Ce niveau de prix marque une rupture nette avec l’euphorie des deux dernières saisons. Pour rappel, les producteurs avaient atteint un maximum de 5 400 FCFA/kg lors de la campagne précédente, et avaient même connu un pic historique à 6 000 FCFA/kg au cours de la saison 2023-2024.

Aujourd’hui, le marché local affiche des tarifs trois à quatre fois inférieurs à ces sommets. Cette dégringolade vient contredire les prévisions initiales des autorités camerounaises. Lors du lancement de la saison, le gouvernement, optimiste face à l’embellie persistante, tablait sur une fourchette de prix aux producteurs oscillant entre 3 200 et 5 400 FCFA.

Comment expliquer un tel retournement de situation ? Les analystes des marchés de matières premières pointent du doigt la fin du déficit de l’offre. Après trois campagnes marquées par une pénurie de fèves, la production mondiale repart à la hausse.

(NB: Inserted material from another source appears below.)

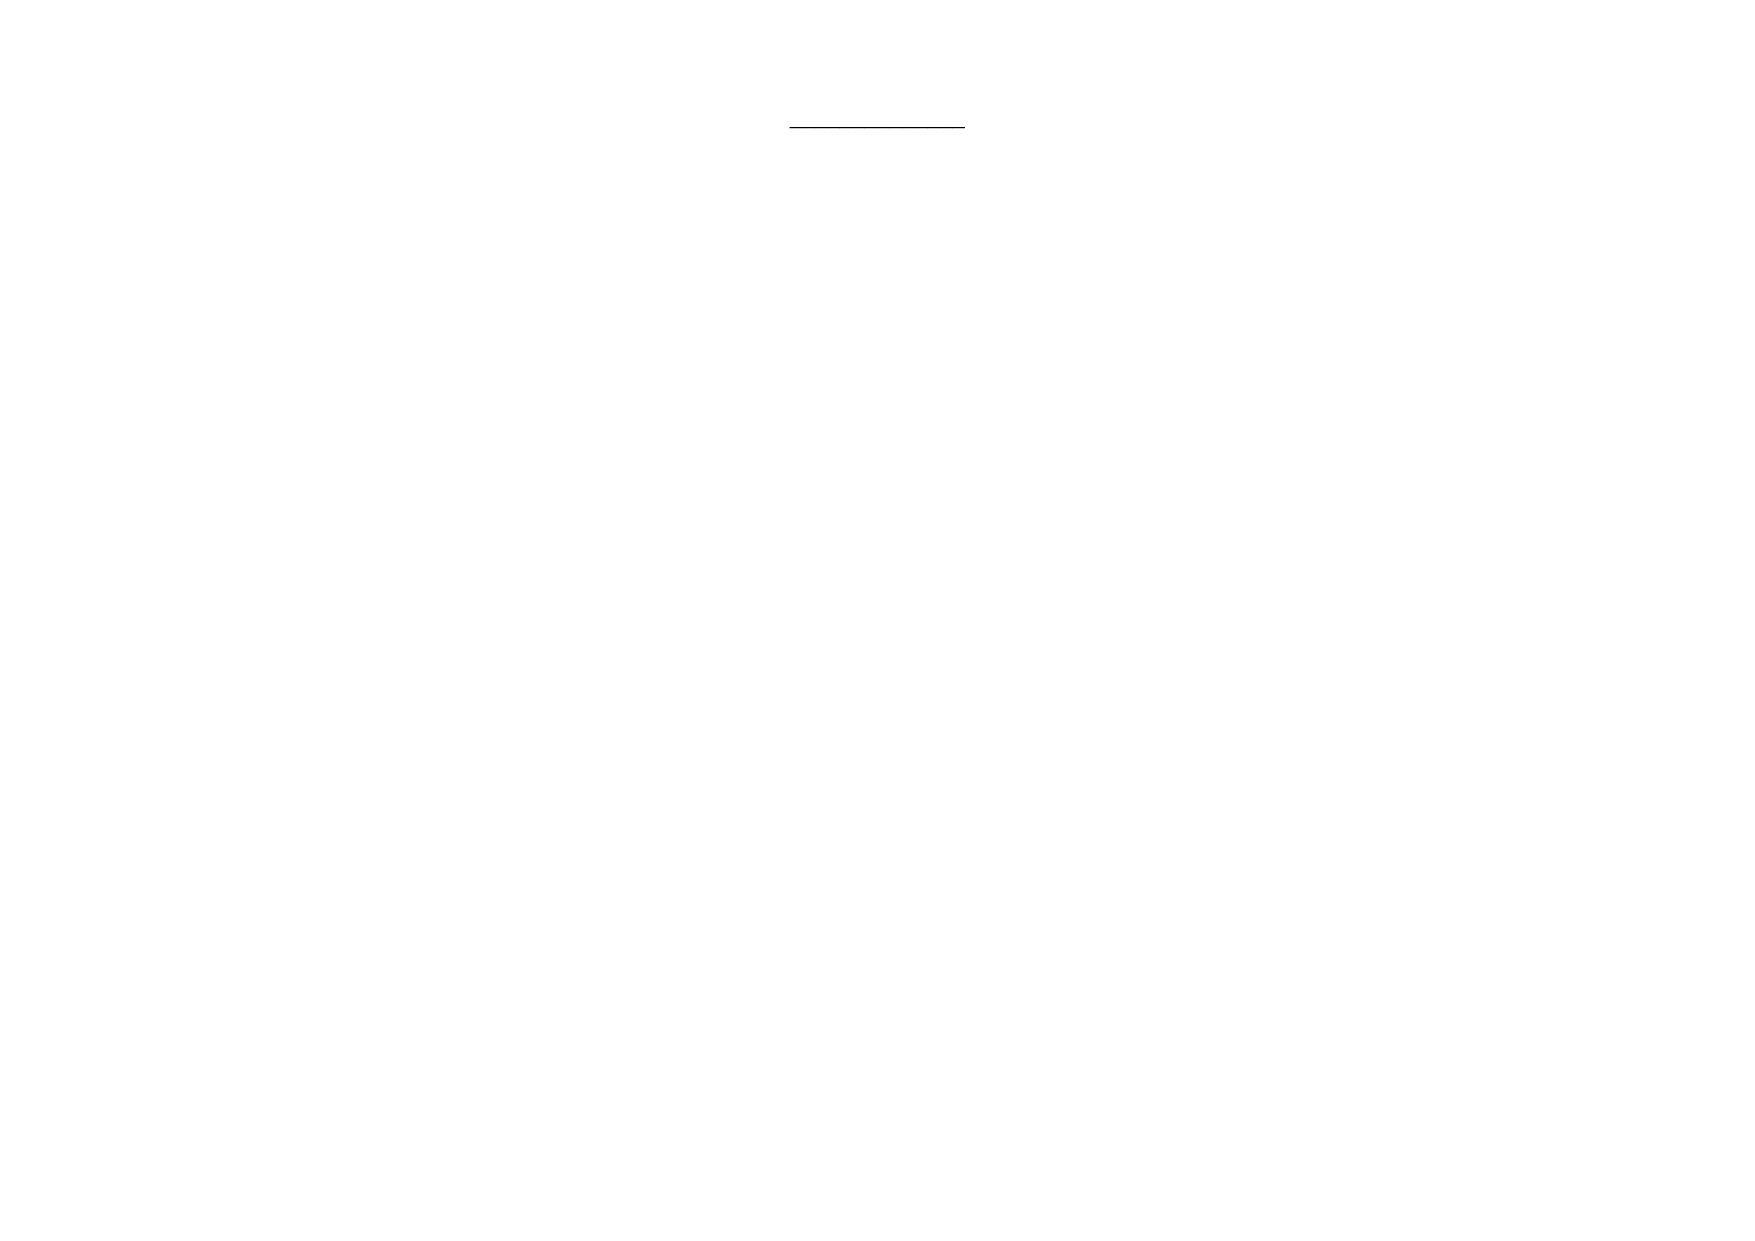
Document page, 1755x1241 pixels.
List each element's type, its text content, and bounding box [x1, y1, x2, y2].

text ______________ [118, 102, 1636, 131]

Selon l’Organisation Internationale du Cacao (ICCO), ce redressement de l’offre globale, amorcé durant la saison 2024-2025, se confirme et s’amplifie. Le retour annoncé d’un excédent de production crée une pression baissière mécanique sur les cours internationaux, laquelle se répercute directement dans les centres de collecte à Mbam-et-Inoubou et dans les autres bassins du pays.

À quatre mois de la fin de la campagne, l’espoir d’un rebond significatif semble mince. Les analystes prévoient que cet excédent de production continuera de peser sur les cours tout au long de l’année 2026. Pour les planteurs camerounais, qui s’étaient habitués à des revenus exceptionnels, l’heure est désormais à la gestion d’une conjoncture internationale nettement moins favorable.